Another example is when we were holding a Christmas celebration. I had brought in a box of chocolates, as everyone was bringing their own food. There was quite a bit leftover, and even a quiche that had been out-of-date; the person who had brought it in had misread the label and threw it in the trash. Guess what happened to the leftover food? That’s right; my coworker took it all home. She said to me, “Why waste going to the grocery when this perfectly good food is enough to feed me for at least a day? Roughly three meals, to be exact.”

I had never heard of anyone who ate crackers, chicken Kiev, or quiche for breakfast, but there you go. She also took half my box of chocolates, in case you’re interested.

But what really took the biscuit didn’t happen at work, specifically. I was carpooling my own kids to soccer practice and had offered to take my coworker’s son, as well; I promised that I would give him a uniform as my own kids had outgrown theirs. I arrived back at the house with its overgrown front yard and saw that my coworker had stapled the curtains together in the front room and duct-taped cardboard over her kids’ window.

When I asked why, she told me, “Why bother getting a blind when this is much cheaper?” or something like that.

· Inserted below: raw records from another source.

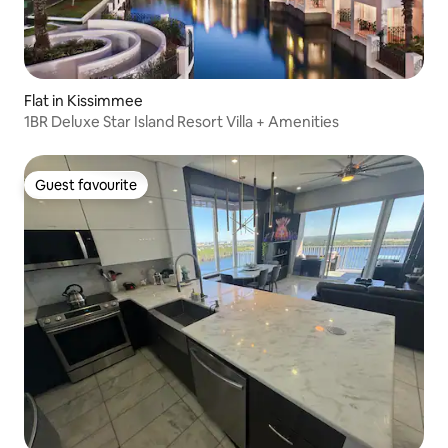
Flat in Kissimmee
1BR Deluxe Star Island Resort Villa + Amenities
Guest favourite
Guest favourite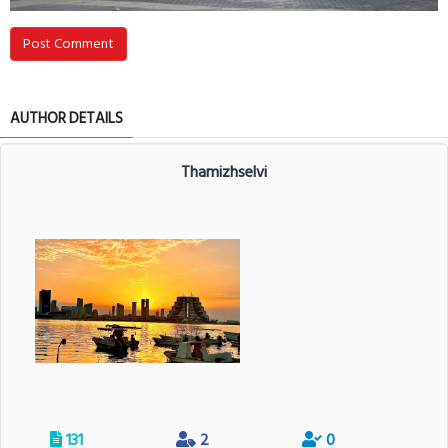
Post Comment
AUTHOR DETAILS
Thamizhselvi
131
2
0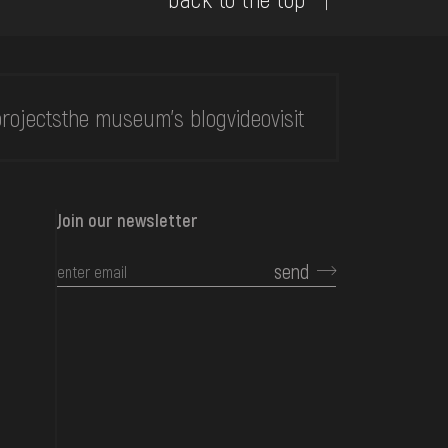
rojects
the museum's blog
video
visit
Join our newsletter
send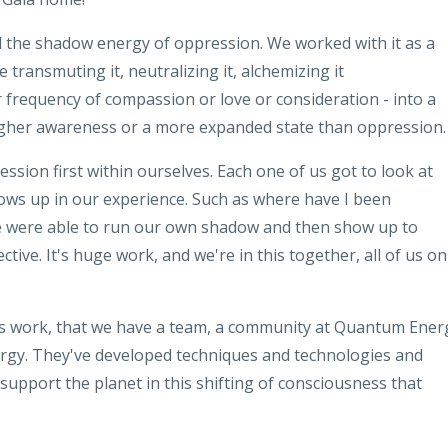
d
the shadow energy of oppression
.
We
worked with it as a
ve
transmuting
it,
neutralizing
it, alchemizing it
r frequency
of compassion or love or consideration -
into a
higher awareness or a more expanded
state
than oppression
.
ression
first within ourselves
.
Each one
of us got to look at
ows up in our
experience. Such as where have I been
e were able to run our
own shadow and then show up to
ective
.
It's huge work, and we're in this
together
,
all of us on
s
work, that we have a team, a community at
Quantum Ener
ergy
.
They've developed
techniques and technologies and
support the planet in
this shifting of consciousness that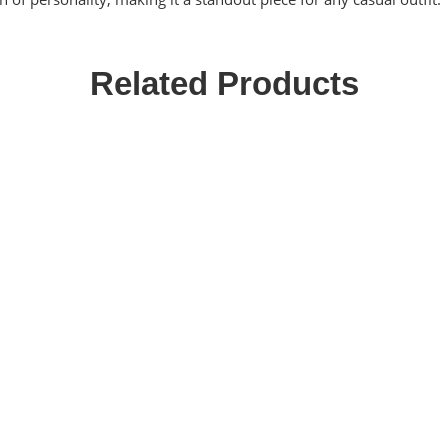
Related Products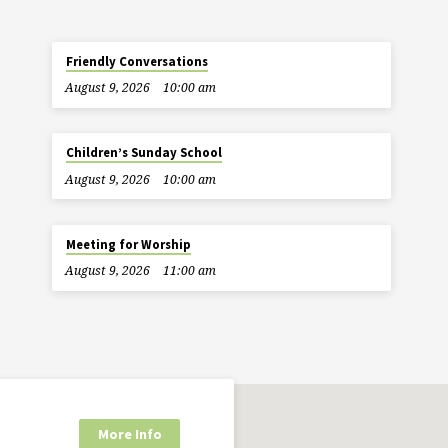
Friendly Conversations
August 9, 2026
10:00 am
Children’s Sunday School
August 9, 2026
10:00 am
Meeting for Worship
August 9, 2026
11:00 am
More Info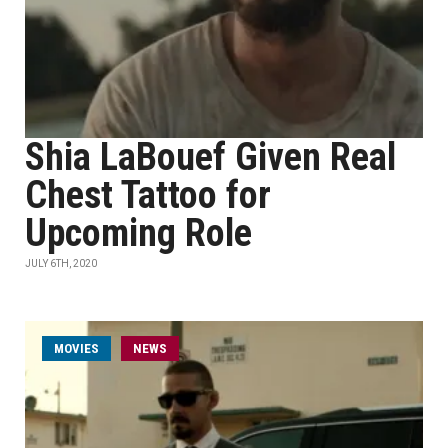
Shia LaBouef Given Real
Chest Tattoo for
Upcoming Role
JULY 6TH, 2020
MOVIES
NEWS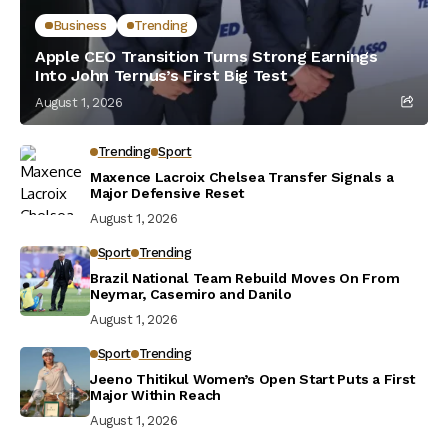
Business
Trending
Apple CEO Transition Turns Strong Earnings
Into John Ternus’s First Big Test
August 1, 2026
Trending
Sport
Maxence Lacroix Chelsea Transfer Signals a
Major Defensive Reset
August 1, 2026
Sport
Trending
Brazil National Team Rebuild Moves On From
Neymar, Casemiro and Danilo
August 1, 2026
Sport
Trending
Jeeno Thitikul Women’s Open Start Puts a First
Major Within Reach
August 1, 2026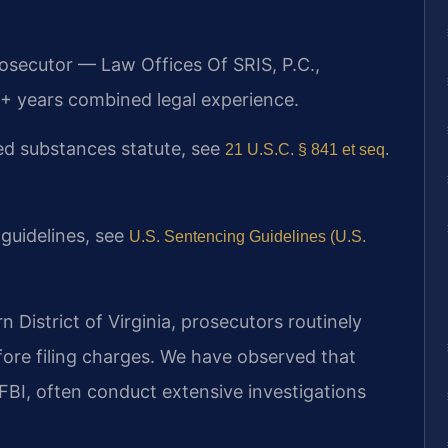
rosecutor — Law Offices Of SRIS, P.C.,
+ years combined legal experience.
lled substances statute, see
21 U.S.C. § 841 et seq.
 guidelines, see
U.S. Sentencing Guidelines (U.S.
rn District of Virginia, prosecutors routinely
fore filing charges. We have observed that
FBI, often conduct extensive investigations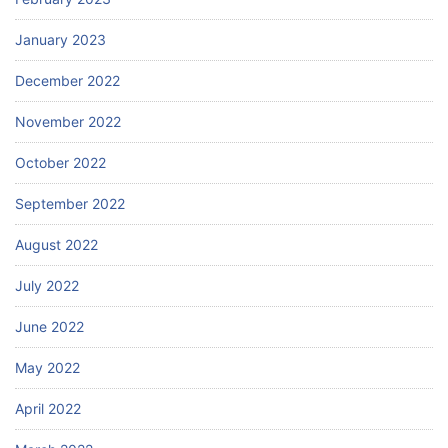
January 2023
December 2022
November 2022
October 2022
September 2022
August 2022
July 2022
June 2022
May 2022
April 2022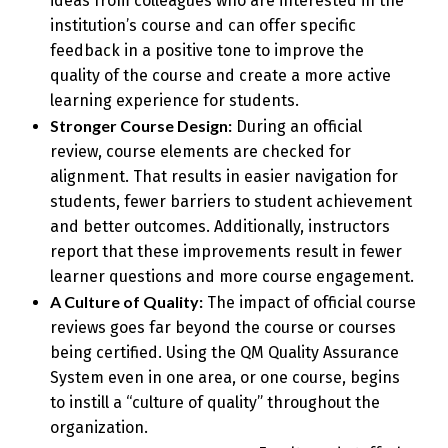
ideas from colleagues who are interested in the
institution’s course and can offer specific
feedback in a positive tone to improve the
quality of the course and create a more active
learning experience for students.
Stronger Course Design:
During an official
review, course elements are checked for
alignment. That results in easier navigation for
students, fewer barriers to student achievement
and better outcomes. Additionally, instructors
report that these improvements result in fewer
learner questions and more course engagement.
A Culture of Quality:
The impact of official course
reviews goes far beyond the course or courses
being certified. Using the QM Quality Assurance
System even in one area, or one course, begins
to instill a “culture of quality” throughout the
organization.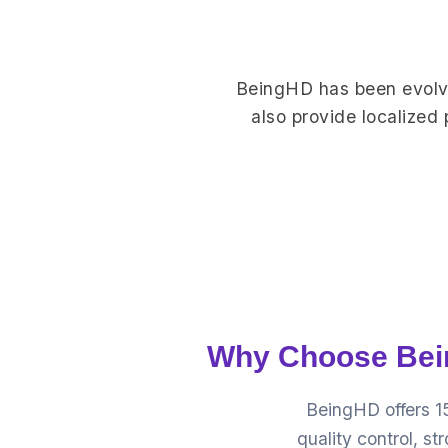
BeingHD has been evolve
also provide localized
Why Choose Bein
BeingHD offers 1
quality control, s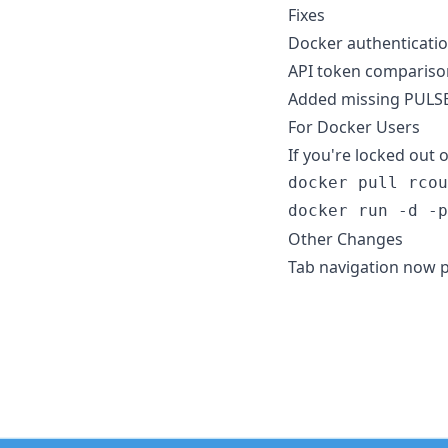
Fixes
Docker authenticatio
API token compariso
Added missing PULSE
For Docker Users
If you're locked out o
docker pull rcou
docker run -d -p
Other Changes
Tab navigation now p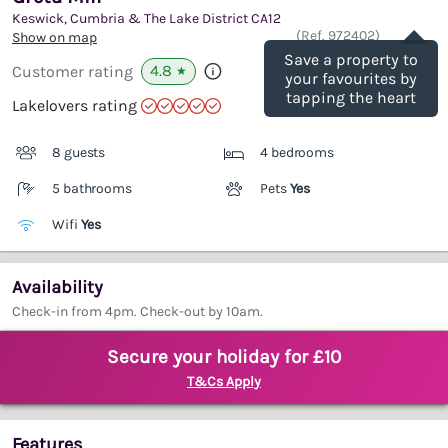
Keswick, Cumbria & The Lake District
CA12
Save
(Ref.
972402
)
Show on map
Save a property to
4.8
Customer rating
★
your favourites by
tapping the heart
Lakelovers rating
8 guests
4 bedrooms
5 bathrooms
Pets
Yes
Wifi
Yes
Availability
Check-in from 4pm. Check-out by 10am.
Secure your holiday for £10
T&Cs Apply
Features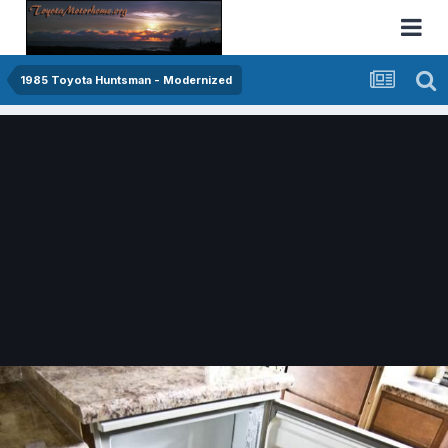
1985 Toyota Huntsman - Modernized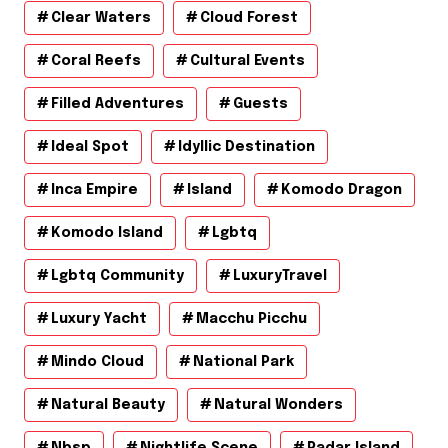
Clear Waters
Cloud Forest
Coral Reefs
Cultural Events
Filled Adventures
Guests
Ideal Spot
Idyllic Destination
Inca Empire
Island
Komodo Dragon
Komodo Island
Lgbtq
Lgbtq Community
LuxuryTravel
Luxury Yacht
Macchu Picchu
Mindo Cloud
National Park
Natural Beauty
Natural Wonders
Nbsp
Nightlife Scene
Padar Island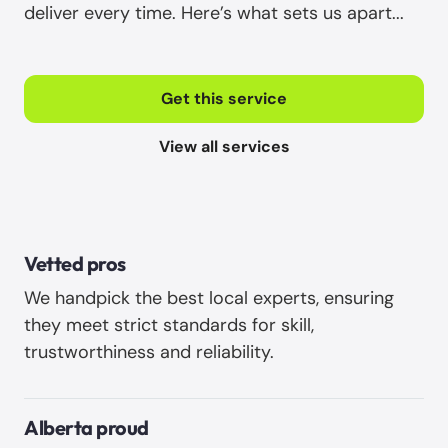
deliver every time. Here’s what sets us apart...
Get this service
View all services
Vetted pros
We handpick the best local experts, ensuring
they meet strict standards for skill,
trustworthiness and reliability. ‍
Alberta proud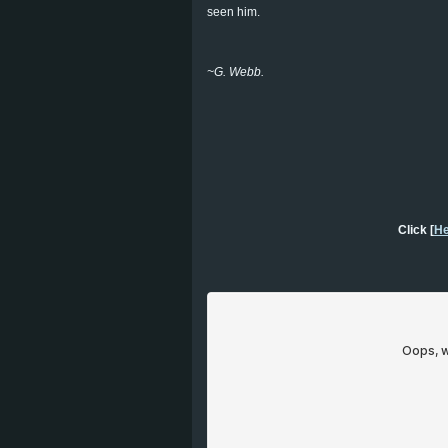
seen him.
~G. Webb.
Click [
He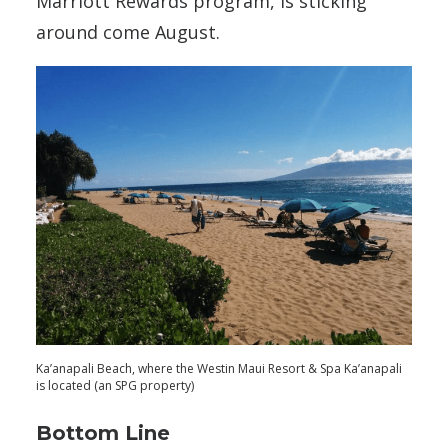
Marriott Rewards program, is sticking
around come August.
Ka’anapali Beach, where the Westin Maui Resort & Spa Ka’anapali
is located (an SPG property)
Bottom Line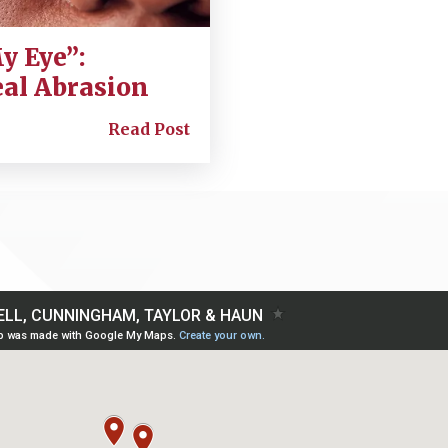
y Eye”:
eal Abrasion
Read Post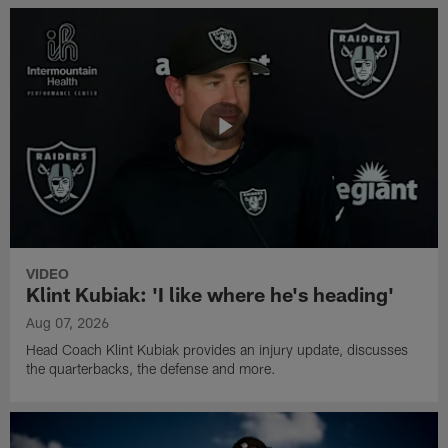
VIDEO
Klint Kubiak: 'I like where he's heading'
Aug 07, 2026
Head Coach Klint Kubiak provides an injury update, discusses
the quarterbacks, the defense and more.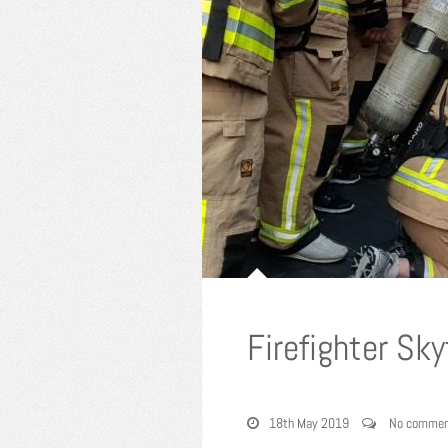
Firefighter Sk
18th May 2019
No commen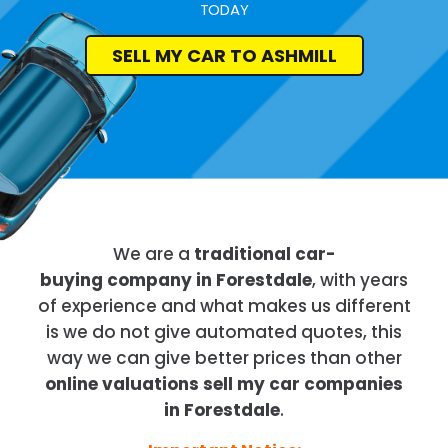
TODAY
SELL MY CAR TO ASHMILL
We are a
traditional car-
buying company in Forestdale
, with years
of experience and what makes us different
is we do not give automated quotes, this
way we can give better prices than other
online valuations sell my car companies
in Forestdale
.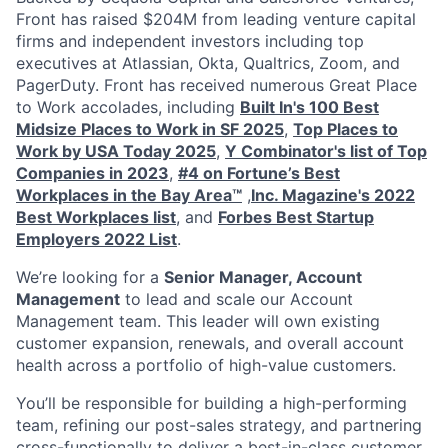
Front has raised $204M from leading venture capital
firms and independent investors including top
executives at Atlassian, Okta, Qualtrics, Zoom, and
PagerDuty. Front has received numerous Great Place
to Work accolades, including
Built In's 100 Best
Midsize Places to Work in SF 2025
,
Top Places to
Work by USA Today 2025
,
Y Combinator's list of Top
Companies in 2023
,
#4 on Fortune’s Best
Workplaces in the Bay Area™
,
Inc. Magazine's 2022
Best Workplaces list
, and
Forbes Best Startup
Employers 2022 List
.
We’re looking for a
Senior Manager, Account
Management
to lead and scale our Account
Management team. This leader will own existing
customer expansion, renewals, and overall account
health across a portfolio of high-value customers.
You’ll be responsible for building a high-performing
team, refining our post-sales strategy, and partnering
cross-functionally to deliver a best-in-class customer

My coworker lived in a two-story house with excellent plumbing and heating and in a good area, but she washed laundry in the bathtub, sometimes after her children had been in it, collected bottles and cans that the family used and sold them to a recycling plant — not that that is a bad idea in itself — had oranges on forks as an after-dinner treat, made her daughter give her all of her babysitting money when she grew old enough to go on a regular basis, let a graffiti mark on the ceiling stay there for ten years, gave her son a Barbie backpack for high school because it was going for cheap at the retail and made him keep it for four years, and broke the handle off the freezer door and never got it fixed.

However, she died ten years ago at a relatively young age and left each of her children $70,000. So I guess that’s something.